Grinberg: WCAB Feedback on CT Claims| Employees Compensation Information

By Gregory Grinberg

Wednesday, March 31, 2021 | 26 | 0 | min read

Cumulative trauma is tricky things at times.

Gregory Grinberg

Pursuant to Section 5412 of the California Labor Code, the Date of Injury to Cumulative Trauma is the first date on which there is a disability and knowledge of the industrial causes. Both disability and knowledge can be moving parts (and moving targets) in an employee compensation case.

Depending on the factual pattern, the stakes are sometimes particularly high as Section 5500.5 of the Labor Code establishes liability for a CT for all employers (or insurers) involved in the 52 weeks prior to the date of the injury. Accordingly, a slight movement of the needle at the time of injury may result in another defendant (or dismissed altogether).

In Cuevas v. A-1 Machine Manufacturing, both elements were controversial. The applicant had shoulder pain for three or four months and took about a week off (occasional days here and there) to rest his shoulder during that period. In September 2016, he informed his boss that he was taking time off because the work activities were causing shoulder pain.

According to the allegation, he claimed he suffered cumulative trauma until September 2016 and later, almost a year later, in August 2017, he underwent surgery. Well what is the date of the injury? Is it the first day he took off? When he told his employer about it in September 2016? Or when he went under the knife in August 2017?

The Rodarte Court of Appeal defined “disability” within the meaning of Section 5412 of the Labor Code as a compensatory disability which means either some form of loss of wages or permanent work restrictions.

In the Cuevas case, the trial judge found that the date of the infringement was August 2017, as that is the first date the applicant received temporary disability benefits. As there were no medical reports proving temporary disability for the days prior to September 2016, the judge believed that there was no disability for which compensation was payable for this data, as temporary disability benefits would not have been due.

Likewise, there was no medical report indicating that the changed work restrictions that led to the operation in August were permanent, so there was no evidence of a compensable permanent disability either.

Accordingly, the first indemnifiable disability date would have been when the applicant received temporary disability benefits after surgery. On re-examination, the Employee Compensation Appellate Body added that it was insufficient to merely show the applicant’s subjective belief that the infringement was industrial and found that the defendant “has provided no evidence that the applicant had any has specific training or medical knowledge that meets the requirements of Labor Code 5412. ”

The judge and the WCAB concluded that the defendant did not postpone the date, obstruction, or knowledge.

In terms of knowledge of industrial causation, this does not appear to be the decision of several other authorities. For example in Alford v. Industrial Acci. The California Supreme Court ruled that an injured worker’s subjective conclusions about the cause of his respiratory disease were sufficient to establish knowledge of the industrial causes. Nielson v WCAB came to the same conclusion in a 1985 appeals court ruling.

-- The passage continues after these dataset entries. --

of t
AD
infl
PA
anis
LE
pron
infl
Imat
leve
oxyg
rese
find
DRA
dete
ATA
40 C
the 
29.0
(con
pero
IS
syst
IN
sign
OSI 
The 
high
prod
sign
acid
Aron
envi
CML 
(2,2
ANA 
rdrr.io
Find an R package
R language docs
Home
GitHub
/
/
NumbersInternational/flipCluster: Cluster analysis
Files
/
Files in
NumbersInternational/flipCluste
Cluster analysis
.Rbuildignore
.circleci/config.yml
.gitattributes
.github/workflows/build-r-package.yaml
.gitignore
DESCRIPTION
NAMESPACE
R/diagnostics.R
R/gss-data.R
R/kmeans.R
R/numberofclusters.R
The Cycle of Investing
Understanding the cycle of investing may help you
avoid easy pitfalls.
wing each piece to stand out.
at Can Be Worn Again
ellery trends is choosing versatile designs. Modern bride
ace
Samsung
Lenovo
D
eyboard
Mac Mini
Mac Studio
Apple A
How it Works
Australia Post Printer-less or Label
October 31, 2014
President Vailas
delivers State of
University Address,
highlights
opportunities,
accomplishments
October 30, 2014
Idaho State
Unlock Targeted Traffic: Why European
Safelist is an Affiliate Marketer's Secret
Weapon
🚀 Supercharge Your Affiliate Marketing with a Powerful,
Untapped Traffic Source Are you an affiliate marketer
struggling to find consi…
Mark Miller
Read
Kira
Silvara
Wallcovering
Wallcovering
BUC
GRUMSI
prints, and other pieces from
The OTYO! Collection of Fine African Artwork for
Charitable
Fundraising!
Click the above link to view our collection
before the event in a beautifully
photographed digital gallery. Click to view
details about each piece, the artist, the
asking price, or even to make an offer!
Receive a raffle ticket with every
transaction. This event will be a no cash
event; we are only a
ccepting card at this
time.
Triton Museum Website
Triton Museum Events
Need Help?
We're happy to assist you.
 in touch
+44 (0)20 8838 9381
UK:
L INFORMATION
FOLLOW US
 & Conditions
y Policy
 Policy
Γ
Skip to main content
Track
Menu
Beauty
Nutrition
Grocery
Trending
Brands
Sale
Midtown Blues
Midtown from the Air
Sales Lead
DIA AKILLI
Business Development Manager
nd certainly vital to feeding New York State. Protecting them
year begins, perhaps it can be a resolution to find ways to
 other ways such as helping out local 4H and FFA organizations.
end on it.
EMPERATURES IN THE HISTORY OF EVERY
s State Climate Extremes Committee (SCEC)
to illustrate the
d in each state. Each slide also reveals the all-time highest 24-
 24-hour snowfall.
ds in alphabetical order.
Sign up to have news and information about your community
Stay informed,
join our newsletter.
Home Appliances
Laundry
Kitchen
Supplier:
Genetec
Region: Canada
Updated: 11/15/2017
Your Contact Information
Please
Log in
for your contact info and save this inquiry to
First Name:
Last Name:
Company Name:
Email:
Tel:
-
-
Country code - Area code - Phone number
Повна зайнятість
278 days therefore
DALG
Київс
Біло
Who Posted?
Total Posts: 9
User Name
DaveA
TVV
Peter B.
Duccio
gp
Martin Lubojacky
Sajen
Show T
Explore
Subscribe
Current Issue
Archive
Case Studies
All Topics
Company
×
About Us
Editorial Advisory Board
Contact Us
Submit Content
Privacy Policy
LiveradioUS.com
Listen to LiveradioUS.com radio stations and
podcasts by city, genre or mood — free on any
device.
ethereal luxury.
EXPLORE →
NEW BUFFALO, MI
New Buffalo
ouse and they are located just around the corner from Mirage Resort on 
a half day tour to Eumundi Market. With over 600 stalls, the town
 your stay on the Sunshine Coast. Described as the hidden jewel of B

More recently, a panel in Hilton v. County of Ventura found that the complainant’s subjective awareness of the industrial cause of her symptoms was sufficient, even in the absence of a medical report.

On the plus side, depending on where you are applying for a contribution or an application to join, you might be grateful for that decision.

Gregory Grinberg is the managing partner of Gale, Sutow & Associates’ SF Bay South office and a certified employee compensation law specialist. This post was reprinted with permission from Grinberg’s WCDefenseCA blog.